B&G Foods News: Buy stock now?

Bad atmosphere weighs on B&G Foods

In addition to the analyzes from banks, the benchmark for the mood around shares is also the long-term mood among investors and users on the Internet. The number of posts over a longer period of time and the change in mood give a good long-term picture of the mood. We examined B&g Foods stock for these two factors. The number of posts or the intensity of the discussion showed strong activity from which we believe a “buy” rating can be generated. The sentiment change rate for B&g Foods showed a negative change. This is equivalent to a “sell” rating. In this regard, we give B&g Foods stock a “Sell” rating in terms of long-term sentiment.

B&G Foods: Dividend is the ace up its sleeve

The dividend yield is calculated based on the dividend paid and the respective price. B&g Foods currently has a dividend yield of 8.52%. This yield is higher than the industry (“Food”) average of 2.94%. With a difference of just 5.59 percentage points, it results in the classification as “buy” with regard to the distributed dividend.

What are analysts saying about B&G Foods?

Based on analysts’ long-term view, B&g Foods stock will receive a sell rating. Overall, the following ratings are available: 0 Buy, 0 Hold, 1 Sell. There are no analyst updates on B&g Foods from the past month. Finally, the price target of the analysts is also interesting for the valuation of the stock as a whole. This settles at $26. That would give the stock a future performance of 6.64 percent as it currently trades at $24.38. This development leads to a “Buy” rating.
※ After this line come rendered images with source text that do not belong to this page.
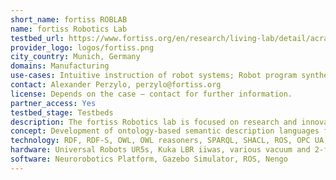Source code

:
 ```yaml
---
short_name: fortiss ROBLAB
name: fortiss Robotics Lab
testbed_url: https://www.fortiss.org/en/research/living-lab/detail/acra4dt
provider_logo: logos/fortiss.png
city_country: Munich, Germany
domains: Manufacturing
use-cases: Intuitive instruction of robot systems; Robot program synthesis from declarative goal specifications; Autonomous manufacturing execution systems; Automated anomaly detection.
contact: Alexander Perzylo, perzylo@fortiss.org
license: Depends on the case – contact for further information.
partner_access: Yes
testbed_stage: Testbeds
description: The fortiss Robotics lab is focused on research and innovation on robot-based automation solutions and collaboration with interested stakeholders. It aims at addressing real-world problems and transferring the latest academic achievements into industrially relevant demonstration platforms and use cases. The implemented showcases are used to evaluate, validate, and disseminate research results to a broad audience ranging from industrial partners and other academic institutions to interested students. They further act as an open platform for discussions and joint developments on applied research. The focus is on robotic systems engineering, in particular the intuitive instruction of robot work cells, the semantic interoperability of manufacturing resources for knowledge-based autonomous production, as well as model-based software development for robotics. Within the fortiss Robotics Lab, experiments are conducted that serve to validate theoretical research results.
concept: Development of ontology-based semantic description languages for formal representation of automation knowledge, automatic reasoning components for interpreting semantic models, semantic digital twins of manufacturing resources, novel approaches to intuitive robot programming and work cell (re)configuration; autonomous manufacturing execution systems.
technology: RDF, RDF-S, OWL, OWL reasoners, SPARQL, SHACL, ROS, OPC UA, UA node set information modeling, graph databases.
hardware: Universal Robots UR5s, Kuka LBR iiwas, various vacuum and 2-finger parallel grippers, tool changers, automatic spindle system, F/T sensors, 2d/3d cameras, robot-mounted RGB projectors, 3D printers for rapid prototyping.
software: Neurorobotics Platform, Gazebo Simulator, ROS, Nengo
---
```


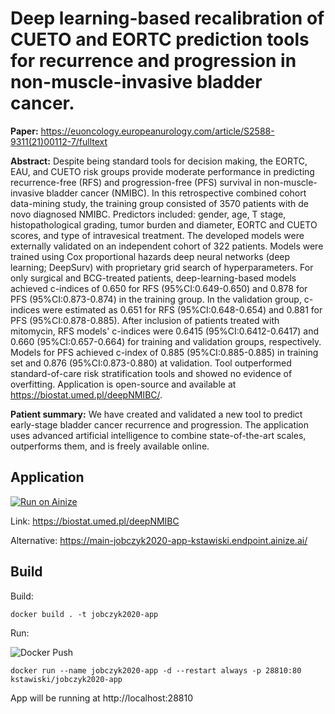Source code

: # Deep learning-based recalibration of CUETO and EORTC prediction tools for recurrence and progression in non-muscle-invasive bladder cancer.

**Paper:** https://euoncology.europeanurology.com/article/S2588-9311(21)00112-7/fulltext

**Abstract:** Despite being standard tools for decision making, the EORTC, EAU, and CUETO risk groups provide moderate performance in predicting recurrence-free (RFS) and progression-free (PFS) survival in non-muscle-invasive bladder cancer (NMIBC). In this retrospective combined cohort data-mining study, the training group consisted of 3570 patients with de novo diagnosed NMIBC. Predictors included: gender, age, T stage, histopathological grading, tumor burden and diameter, EORTC and CUETO scores, and type of intravesical treatment. The developed models were externally validated on an independent cohort of 322 patients. Models were trained using Cox proportional hazards deep neural networks (deep learning; DeepSurv) with proprietary grid search of hyperparameters. For only surgical and BCG-treated patients, deep-learning-based models achieved c-indices of 0.650 for RFS (95%CI:0.649-0.650) and 0.878 for PFS (95%CI:0.873-0.874) in the training group. In the validation group, c-indices were estimated as 0.651 for RFS (95%CI:0.648-0.654) and 0.881 for PFS (95%CI:0.878-0.885). After inclusion of patients treated with mitomycin, RFS models' c-indices were 0.6415 (95%CI:0.6412-0.6417) and 0.660 (95%CI:0.657-0.664) for training and validation groups, respectively. Models for PFS achieved c-index of 0.885 (95%CI:0.885-0.885) in training set and 0.876 (95%CI:0.873-0.880) at validation. Tool outperformed standard-of-care risk stratification tools and showed no evidence of overfitting.  Application is open-source and available at https://biostat.umed.pl/deepNMIBC/.

**Patient summary:** We have created and validated a new tool to predict early-stage bladder cancer recurrence and progression. The application uses advanced artificial intelligence to combine state-of-the-art scales, outperforms them, and is freely available online.


## Application

[![Run on Ainize](https://ainize.ai/images/run_on_ainize_button.svg)](https://ainize.web.app/redirect?git_repo=https://github.com/kstawiski/jobczyk2020-app)

Link: https://biostat.umed.pl/deepNMIBC

Alternative: https://main-jobczyk2020-app-kstawiski.endpoint.ainize.ai/

## Build

Build:

```
docker build . -t jobczyk2020-app
```

Run:

![Docker Push](https://github.com/kstawiski/jobczyk2020-app/workflows/Docker%20Push/badge.svg)

```
docker run --name jobczyk2020-app -d --restart always -p 28810:80 kstawiski/jobczyk2020-app
```

App will be running at http://localhost:28810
For the entire analyst assessment, we as editors assign the overall assessment “Hold”.

How is the stock performing from an investor’s perspective?

The share’s return is -28.03 percent in the past year. Compared to stocks in the same sector (“Consumer Staples”), B&g Foods is 48.14 percent below average (20.11 percent). The average annual return for securities from the same “food” branch is 13.6 percent. B&g Foods is currently 41.63 percent below this value. Due to the underperformance, we rate the stock at this level as an overall “sell”.


Clear sentiment signal from investors?

In addition to hard factors such as balance sheet data, stock prices can also be assessed using soft factors such as mood. Our analysts looked at B&g Foods on social platforms and measured that the comments/reviews were mostly positive. In addition, social media users related to B&g Foods have mainly taken up positive topics in the past one or two days. For this analysis, the stock is therefore assigned a “Buy”. With this, the editors come to the conclusion that B&g Foods must be emotionally classified as a “buy”.

What price signals does the chart send?

The 200-day moving average (GD200) for B&g Foods is currently $27.71. This gives the stock a “Sell” rating as the share price itself closed at $24.38, building a gap of -12.02 percent. The ratio is different compared to the moving average price for the past 50 days. GD50 has currently taken a level of $23.73. This again corresponds to the current difference of +2.74 percent for the B&g Foods share and thus a “hold” signal. The overall finding based on the two periods is therefore “Hold”.

The stock is fundamentally undervalued at the moment

In our assessment, B&g Foods is undervalued compared to the industry average (food). The stock trades at a price-to-earnings (P/E) ratio of 15, giving it a 66 percent gap to the industry’s P/E of 43.95. This results in a “buy” recommendation on a fundamental basis.

Buy, hold or sell B&G Foods?

How will B&G Foods develop now? Is an entry worth it, or should investors rather sell? Find out the answers to these questions and why you should act now in the latest B&G Foods analysis.